The Japanese Ministry of Foreign Affairs has released imagery of another suspected ship-to-ship fuel transfer between a North Korean product tanker and a Chinese-controlled vessel. It is the third instance of apparent sanctions-busting activity reported by Japanese forces this year.

On February 16, a Japanese patrol aircraft and the Japanese corvette Sendai spotted the North Korean tanker Yu Jong 2 tied up with a small vessel on the high seas, about 135 nm off Shanghai. The second vessel bore Chinese characters reading "Min Ning De You 078," which roughly translates to "Fujian Province Ningde City Oil Tanker 078."

"Judging from the fact that the two vessels lay alongside each other and connected hoses, both vessels could have been engaged in some type of activity. Following a comprehensive assessment, the Government of Japan strongly suspects that they conducted ship-to-ship transfers banned by UNSCR," the ministry wrote.

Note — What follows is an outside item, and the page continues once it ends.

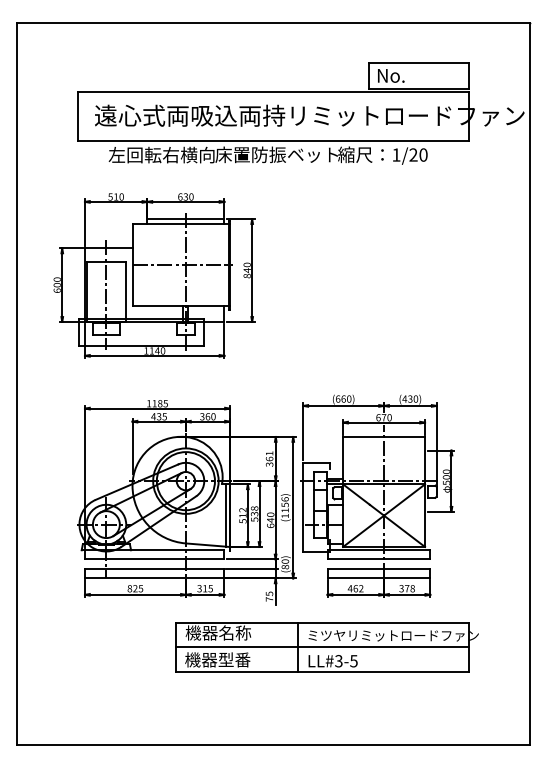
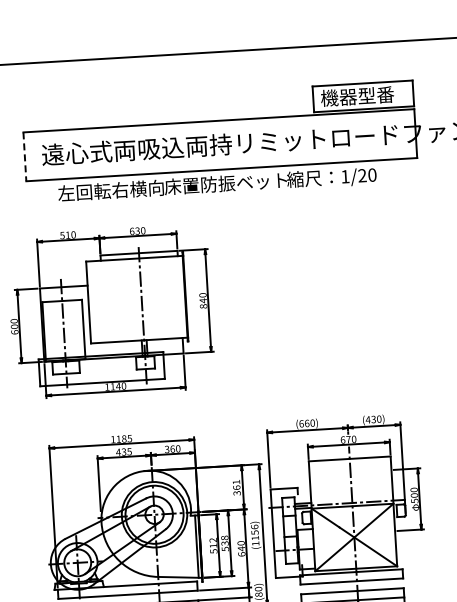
text: (412, 75) -> (356, 96), No. -> 機器型番
line: (77, 116) -> (24, 157), solid -> dashed
line: (182, 265) -> (138, 299), removed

The report followed less than a week after Japanese authorities alleged that the Hong Kong-operated tanker Wan Heng 11 transferred fuel to a North Korean tanker, a violation of UN Security Council sanctions on Pyongyang. Last September, the Council adopted a resolution banning high-seas petroleum transfers to North Korean ships, part of the UN's attempt to force the government of Kim Jong Il to cease its nuclear weapons program.

The Yu Jong 2 transfer also occurred less than a month after Japanese forces spotted the Rye Song Gang 1 rafted up alongside the Singapore-controlled tanker Yuk Tung (below). Separately, South Korean authorities suspect that the Rye Song Gang 1 engaged in a fuel-smuggling transfer with a Taiwanese vessel, the Lighthouse Winmore.